This is obviously a contentious issue for those who seek to interpret Paul’s references to headship in places such as 1 Corinthians 11. People often talk about ancient backgrounds, including comments such as the following:
- In Greek literature ‘head’ was not used to connote authority, unless the rest of the body was also taken up in the imagery
- In Hebrew literature ‘head’ was used to connote authority
- In some ancient literature ‘head’ seems to connote ‘source’
- In the ancient world, they did not associate the ruling faculties with the head in the way that we have now come to do since the onset of modern science
All of these matters are disputed. I just want to take up one of them here – the last one. I have certainly heard it said before that modern notions of the head ruling the body arise from biological knowledge that the ancients lacked. But I’ve just noticed that Plato addresses this very issue in Book 12 of Laws, where his ‘Athenian Stranger’ speaks about the significance of different body parts:
The feet are the most willing servants the body has, and the head is the organ of supreme control, the natural seat of all the principal senses of the body. (Laws, book 12, 942e; Cooper’s edition, 1592)
Of course, this doesn’t tell us what Paul means, but at least it provides a little illumination about certain ancient assumptions regarding the physical role of the head in relation to the body.

- [EXCERPTED RECORDS]
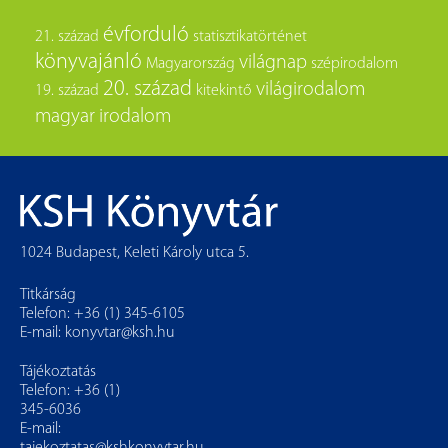
évforduló
21. század
statisztikatörténet
könyvajánló
világnap
Magyarország
szépirodalom
20. század
világirodalom
19. század
kitekintő
magyar irodalom
1024 Budapest, Keleti Károly utca 5.
Titkárság
Telefon: +36 (1) 345-6105
E-mail:
konyvtar@ksh.hu
Tájékoztatás
Telefon: +36 (1)
345-6036
E-mail:
tajekoztatas@kshkonyvtar.hu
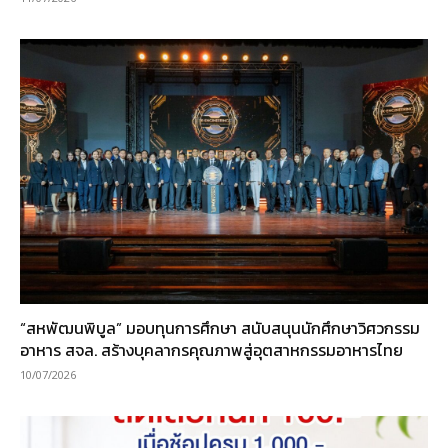
“สหพัฒนพิบูล” มอบทุนการศึกษา สนับสนุนนักศึกษาวิศวกรรม
อาหาร สจล. สร้างบุคลากรคุณภาพสู่อุตสาหกรรมอาหารไทย
10/07/2026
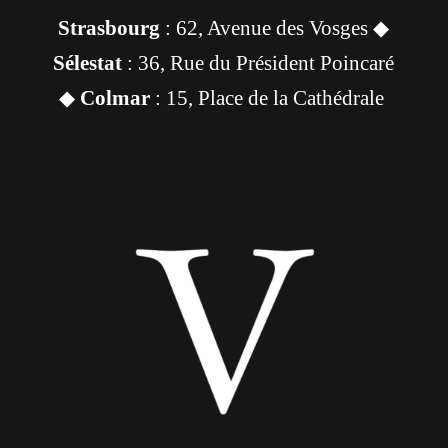
Strasbourg
: 62, Avenue des Vosges ◆
Sélestat
: 36, Rue du Président Poincaré
◆
Colmar
: 15, Place de la Cathédrale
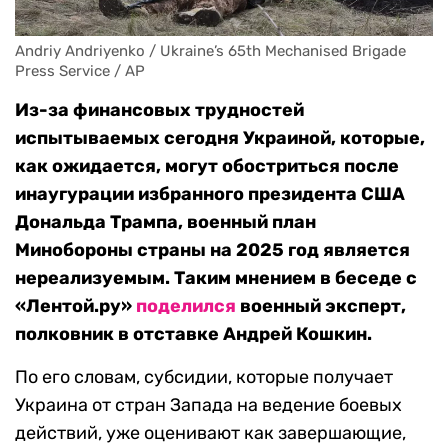
Andriy Andriyenko / Ukraine’s 65th Mechanised Brigade 
Press Service / AP
Из-за финансовых трудностей
испытываемых сегодня Украиной, которые,
как ожидается, могут обостриться после
инаугурации избранного президента США
Дональда Трампа, военный план
Минобороны страны на 2025 год является
нереализуемым. Таким мнением в беседе с
«Лентой.ру»
поделился
военный эксперт,
полковник в отставке Андрей Кошкин.
По его словам, субсидии, которые получает
Украина от стран Запада на ведение боевых
действий, уже оценивают как завершающие,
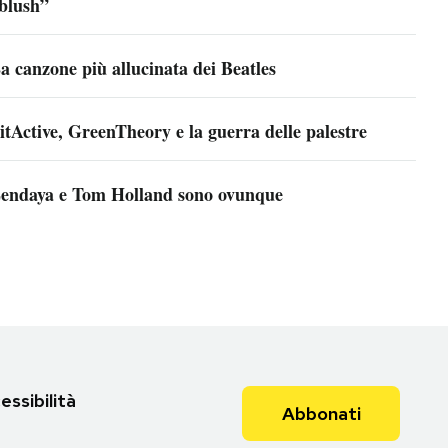
blush”
a canzone più allucinata dei Beatles
itActive, GreenTheory e la guerra delle palestre
endaya e Tom Holland sono ovunque
essibilità
Abbonati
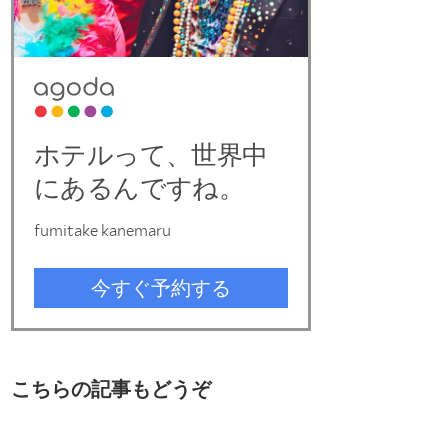
こちらの記事もどうぞ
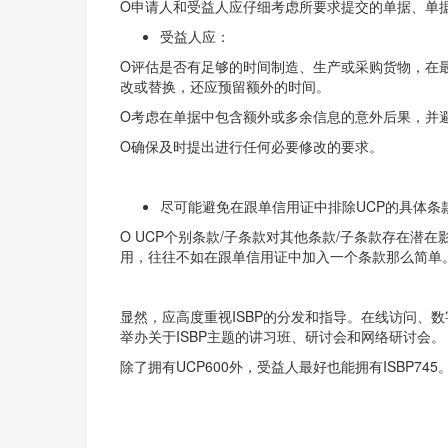
O申请人和受益人应仔细考虑所要求提交的单据、单
受益人应：
O评估是否有足够的时间制造、生产或采购货物，在
改或替换，还应预留额外的时间。
O考虑在单据中包含额外或多余信息的意外后果，并
O确保及时提出进行任何必要修改的要求。
尽可能避免在跟单信用证中排除UCP的具体条
O UCP个别条款/子条款对其他条款/子条款存在
用，往往不如在跟单信用证中加入一个条款那么简单
显然，应高度重视ISBP的分发和指导。在线访问
举办关于ISBP主题的讲习班、研讨会和网络研讨会。
除了拥有UCP600外，受益人最好也能拥有ISBP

- [TASKS]
1/ In the headship passage, what does Plato's Athenian Stranger call the feet?
2/ Reproduce the stretch of the headship passage from "Of course, this" through "to the body.", switching "illumination" to "insight".
The material above is separate from the headship passage.

- [ANSWERS TO EACH TASK]
1/ The most willing servants the body has.

2/
Of course, this doesn’t tell us what Paul means, but at least it provides a little insight about certain ancient assumptions regarding the physical role of the head in relation to the body.